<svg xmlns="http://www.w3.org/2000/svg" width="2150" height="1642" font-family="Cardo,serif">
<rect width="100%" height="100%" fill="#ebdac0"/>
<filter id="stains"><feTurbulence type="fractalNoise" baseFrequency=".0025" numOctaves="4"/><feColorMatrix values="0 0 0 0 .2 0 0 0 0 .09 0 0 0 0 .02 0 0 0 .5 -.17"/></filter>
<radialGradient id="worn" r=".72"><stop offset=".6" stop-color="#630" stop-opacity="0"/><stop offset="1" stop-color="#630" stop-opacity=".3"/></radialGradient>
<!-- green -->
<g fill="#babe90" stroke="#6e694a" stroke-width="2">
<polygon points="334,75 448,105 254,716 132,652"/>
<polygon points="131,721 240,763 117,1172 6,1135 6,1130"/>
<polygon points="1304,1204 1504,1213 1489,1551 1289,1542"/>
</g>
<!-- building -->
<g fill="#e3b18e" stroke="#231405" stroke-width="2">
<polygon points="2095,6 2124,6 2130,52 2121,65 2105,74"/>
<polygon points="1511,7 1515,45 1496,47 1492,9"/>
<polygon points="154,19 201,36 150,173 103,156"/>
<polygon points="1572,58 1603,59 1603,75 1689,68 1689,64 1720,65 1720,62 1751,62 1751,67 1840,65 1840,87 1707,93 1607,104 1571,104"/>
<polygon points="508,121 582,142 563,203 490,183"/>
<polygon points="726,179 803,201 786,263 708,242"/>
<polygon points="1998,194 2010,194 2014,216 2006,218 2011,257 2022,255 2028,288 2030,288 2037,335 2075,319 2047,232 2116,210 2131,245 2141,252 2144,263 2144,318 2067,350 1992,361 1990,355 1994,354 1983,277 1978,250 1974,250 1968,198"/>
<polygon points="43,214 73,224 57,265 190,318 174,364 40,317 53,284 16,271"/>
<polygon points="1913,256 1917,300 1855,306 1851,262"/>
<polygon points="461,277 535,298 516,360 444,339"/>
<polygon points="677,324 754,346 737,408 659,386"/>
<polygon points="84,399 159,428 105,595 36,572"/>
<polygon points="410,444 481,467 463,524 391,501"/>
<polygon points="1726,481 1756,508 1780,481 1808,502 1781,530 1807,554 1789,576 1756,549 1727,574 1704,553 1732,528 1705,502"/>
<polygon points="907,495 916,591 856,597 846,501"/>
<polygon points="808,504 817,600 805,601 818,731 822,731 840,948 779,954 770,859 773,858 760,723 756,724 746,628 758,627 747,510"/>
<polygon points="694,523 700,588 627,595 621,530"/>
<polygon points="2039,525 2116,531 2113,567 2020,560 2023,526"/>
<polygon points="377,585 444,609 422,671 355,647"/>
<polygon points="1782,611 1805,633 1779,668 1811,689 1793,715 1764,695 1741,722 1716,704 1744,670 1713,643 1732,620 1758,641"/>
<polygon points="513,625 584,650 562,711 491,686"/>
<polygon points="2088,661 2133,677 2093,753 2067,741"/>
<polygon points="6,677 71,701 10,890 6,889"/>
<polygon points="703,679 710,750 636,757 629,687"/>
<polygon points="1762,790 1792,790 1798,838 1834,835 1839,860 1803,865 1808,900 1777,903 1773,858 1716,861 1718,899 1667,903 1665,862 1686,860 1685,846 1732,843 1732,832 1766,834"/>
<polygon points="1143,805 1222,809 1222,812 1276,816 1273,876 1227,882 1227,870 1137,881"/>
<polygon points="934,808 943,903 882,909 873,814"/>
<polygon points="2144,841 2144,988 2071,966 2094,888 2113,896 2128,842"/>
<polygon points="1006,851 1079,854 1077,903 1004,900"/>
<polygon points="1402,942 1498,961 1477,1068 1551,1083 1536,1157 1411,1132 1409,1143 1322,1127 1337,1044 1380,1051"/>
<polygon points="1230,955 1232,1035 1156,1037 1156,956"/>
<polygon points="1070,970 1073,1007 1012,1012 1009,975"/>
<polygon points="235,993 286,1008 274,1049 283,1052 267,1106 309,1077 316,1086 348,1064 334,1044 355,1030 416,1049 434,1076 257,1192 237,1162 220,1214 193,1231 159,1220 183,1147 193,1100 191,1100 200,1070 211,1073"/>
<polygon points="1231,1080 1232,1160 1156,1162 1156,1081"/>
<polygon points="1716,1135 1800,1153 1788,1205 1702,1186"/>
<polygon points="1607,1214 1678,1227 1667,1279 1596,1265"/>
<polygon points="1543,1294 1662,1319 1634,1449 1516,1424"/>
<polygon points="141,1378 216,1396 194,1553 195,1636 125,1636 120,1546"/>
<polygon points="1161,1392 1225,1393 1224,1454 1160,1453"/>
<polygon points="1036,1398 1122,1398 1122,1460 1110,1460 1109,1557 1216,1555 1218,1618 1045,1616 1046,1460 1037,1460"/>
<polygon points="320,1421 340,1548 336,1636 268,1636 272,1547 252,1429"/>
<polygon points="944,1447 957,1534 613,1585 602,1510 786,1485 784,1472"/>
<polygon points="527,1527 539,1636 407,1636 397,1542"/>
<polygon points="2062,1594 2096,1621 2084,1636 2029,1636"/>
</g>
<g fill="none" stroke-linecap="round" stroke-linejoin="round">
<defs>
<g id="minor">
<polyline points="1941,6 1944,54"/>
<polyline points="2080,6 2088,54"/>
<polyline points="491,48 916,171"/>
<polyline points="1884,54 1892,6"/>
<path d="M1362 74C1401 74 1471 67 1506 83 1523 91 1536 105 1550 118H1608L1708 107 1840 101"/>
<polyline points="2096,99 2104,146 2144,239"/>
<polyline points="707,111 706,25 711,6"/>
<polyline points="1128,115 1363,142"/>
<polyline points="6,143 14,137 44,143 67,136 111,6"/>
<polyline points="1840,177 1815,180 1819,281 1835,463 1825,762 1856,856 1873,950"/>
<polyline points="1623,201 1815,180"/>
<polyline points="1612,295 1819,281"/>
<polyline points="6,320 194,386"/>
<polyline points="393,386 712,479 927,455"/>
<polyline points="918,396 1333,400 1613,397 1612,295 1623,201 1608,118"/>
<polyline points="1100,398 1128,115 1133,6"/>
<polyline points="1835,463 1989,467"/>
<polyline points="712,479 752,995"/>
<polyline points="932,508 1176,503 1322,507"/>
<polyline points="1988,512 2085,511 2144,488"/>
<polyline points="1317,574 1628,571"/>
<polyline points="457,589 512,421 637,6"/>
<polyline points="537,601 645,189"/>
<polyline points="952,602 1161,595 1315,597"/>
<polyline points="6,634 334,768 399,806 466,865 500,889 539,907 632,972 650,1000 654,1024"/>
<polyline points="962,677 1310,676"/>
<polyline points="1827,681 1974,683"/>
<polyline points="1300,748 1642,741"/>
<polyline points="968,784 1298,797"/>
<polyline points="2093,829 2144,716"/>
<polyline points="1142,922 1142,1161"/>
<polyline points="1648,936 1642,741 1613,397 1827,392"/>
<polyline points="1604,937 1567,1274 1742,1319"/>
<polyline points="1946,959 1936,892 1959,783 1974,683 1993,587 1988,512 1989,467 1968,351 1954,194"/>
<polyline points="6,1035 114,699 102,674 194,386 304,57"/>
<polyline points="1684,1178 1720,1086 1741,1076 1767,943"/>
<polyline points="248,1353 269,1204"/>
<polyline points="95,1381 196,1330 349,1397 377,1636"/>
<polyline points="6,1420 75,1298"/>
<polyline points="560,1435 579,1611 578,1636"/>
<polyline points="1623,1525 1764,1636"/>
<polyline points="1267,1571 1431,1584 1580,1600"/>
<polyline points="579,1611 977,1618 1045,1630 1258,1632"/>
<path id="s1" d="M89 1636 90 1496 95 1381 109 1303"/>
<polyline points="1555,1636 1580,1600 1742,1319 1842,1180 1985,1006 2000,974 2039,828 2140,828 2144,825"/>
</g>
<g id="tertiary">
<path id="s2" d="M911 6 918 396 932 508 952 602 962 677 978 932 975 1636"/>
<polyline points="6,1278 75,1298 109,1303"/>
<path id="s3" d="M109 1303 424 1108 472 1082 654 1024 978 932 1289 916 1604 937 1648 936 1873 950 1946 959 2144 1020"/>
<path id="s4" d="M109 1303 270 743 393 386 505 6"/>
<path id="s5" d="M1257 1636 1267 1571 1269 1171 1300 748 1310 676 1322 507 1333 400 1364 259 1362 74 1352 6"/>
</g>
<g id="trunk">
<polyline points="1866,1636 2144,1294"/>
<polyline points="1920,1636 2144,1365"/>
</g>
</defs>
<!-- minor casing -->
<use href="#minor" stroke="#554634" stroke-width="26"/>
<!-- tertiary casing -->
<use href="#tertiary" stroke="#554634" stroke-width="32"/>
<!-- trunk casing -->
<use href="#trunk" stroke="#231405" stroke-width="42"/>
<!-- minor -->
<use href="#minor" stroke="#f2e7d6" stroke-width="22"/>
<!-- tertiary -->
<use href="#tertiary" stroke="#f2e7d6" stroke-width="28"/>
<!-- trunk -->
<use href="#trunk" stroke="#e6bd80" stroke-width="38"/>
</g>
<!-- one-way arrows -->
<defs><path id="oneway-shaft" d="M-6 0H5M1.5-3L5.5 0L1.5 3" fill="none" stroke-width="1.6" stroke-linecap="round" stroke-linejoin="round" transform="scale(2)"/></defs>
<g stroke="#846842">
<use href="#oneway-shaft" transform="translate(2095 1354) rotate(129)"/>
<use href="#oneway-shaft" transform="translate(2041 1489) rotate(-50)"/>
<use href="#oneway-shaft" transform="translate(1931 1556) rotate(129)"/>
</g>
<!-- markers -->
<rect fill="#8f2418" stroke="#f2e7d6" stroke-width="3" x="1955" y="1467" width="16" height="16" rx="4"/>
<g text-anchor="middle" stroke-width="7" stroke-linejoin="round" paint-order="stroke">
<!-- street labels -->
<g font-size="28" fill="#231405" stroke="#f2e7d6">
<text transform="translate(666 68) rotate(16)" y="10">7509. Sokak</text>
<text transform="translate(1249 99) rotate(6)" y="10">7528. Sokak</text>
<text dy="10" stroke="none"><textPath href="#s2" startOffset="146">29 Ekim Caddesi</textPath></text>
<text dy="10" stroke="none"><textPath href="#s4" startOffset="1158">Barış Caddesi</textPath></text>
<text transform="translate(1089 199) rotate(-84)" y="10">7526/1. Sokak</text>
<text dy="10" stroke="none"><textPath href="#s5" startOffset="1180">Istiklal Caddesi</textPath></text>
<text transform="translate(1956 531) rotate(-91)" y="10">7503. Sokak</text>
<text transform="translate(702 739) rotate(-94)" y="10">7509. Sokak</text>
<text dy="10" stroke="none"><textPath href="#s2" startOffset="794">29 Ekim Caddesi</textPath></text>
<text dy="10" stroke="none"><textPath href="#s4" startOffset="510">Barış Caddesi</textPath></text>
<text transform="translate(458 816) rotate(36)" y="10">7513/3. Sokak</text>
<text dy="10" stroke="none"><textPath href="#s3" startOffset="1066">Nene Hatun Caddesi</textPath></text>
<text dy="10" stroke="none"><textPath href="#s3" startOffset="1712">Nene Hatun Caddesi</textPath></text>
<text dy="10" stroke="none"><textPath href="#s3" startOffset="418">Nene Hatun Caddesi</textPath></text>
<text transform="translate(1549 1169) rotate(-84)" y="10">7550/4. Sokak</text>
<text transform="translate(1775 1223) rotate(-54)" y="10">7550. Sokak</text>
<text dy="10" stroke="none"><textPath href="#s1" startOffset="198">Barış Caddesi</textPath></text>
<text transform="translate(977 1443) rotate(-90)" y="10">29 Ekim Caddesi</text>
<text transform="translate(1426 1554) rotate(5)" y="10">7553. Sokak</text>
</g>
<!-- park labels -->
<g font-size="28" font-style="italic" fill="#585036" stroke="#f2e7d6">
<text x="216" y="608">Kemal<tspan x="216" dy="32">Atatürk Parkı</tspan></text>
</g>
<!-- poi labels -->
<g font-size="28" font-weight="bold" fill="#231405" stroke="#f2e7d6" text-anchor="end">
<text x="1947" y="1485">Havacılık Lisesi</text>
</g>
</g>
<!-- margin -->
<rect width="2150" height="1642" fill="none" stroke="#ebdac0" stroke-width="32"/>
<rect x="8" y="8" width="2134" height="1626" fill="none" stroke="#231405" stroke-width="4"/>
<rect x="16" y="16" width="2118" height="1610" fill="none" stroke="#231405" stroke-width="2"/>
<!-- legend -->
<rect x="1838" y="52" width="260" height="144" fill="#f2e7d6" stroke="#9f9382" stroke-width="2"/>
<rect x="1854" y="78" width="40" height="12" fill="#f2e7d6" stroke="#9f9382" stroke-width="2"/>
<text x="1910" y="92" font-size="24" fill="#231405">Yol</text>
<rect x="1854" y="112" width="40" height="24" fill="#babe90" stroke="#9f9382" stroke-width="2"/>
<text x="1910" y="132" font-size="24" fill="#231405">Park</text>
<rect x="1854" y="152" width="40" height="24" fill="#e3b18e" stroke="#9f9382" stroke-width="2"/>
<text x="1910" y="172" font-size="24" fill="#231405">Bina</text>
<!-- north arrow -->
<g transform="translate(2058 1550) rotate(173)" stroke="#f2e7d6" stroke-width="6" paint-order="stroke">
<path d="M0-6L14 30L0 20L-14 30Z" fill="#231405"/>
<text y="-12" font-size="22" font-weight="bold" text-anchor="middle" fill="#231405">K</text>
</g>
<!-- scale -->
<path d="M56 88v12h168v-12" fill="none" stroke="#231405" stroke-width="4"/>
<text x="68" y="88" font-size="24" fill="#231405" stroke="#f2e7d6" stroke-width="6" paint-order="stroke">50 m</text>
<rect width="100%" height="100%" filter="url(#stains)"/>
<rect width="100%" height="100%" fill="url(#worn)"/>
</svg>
====================
Task to carry out →
From the listing, copy every line where the string "bold" appears.

Answer box →
<g font-size="28" font-weight="bold" fill="#231405" stroke="#f2e7d6" text-anchor="end">
<text y="-12" font-size="22" font-weight="bold" text-anchor="middle" fill="#231405">K</text>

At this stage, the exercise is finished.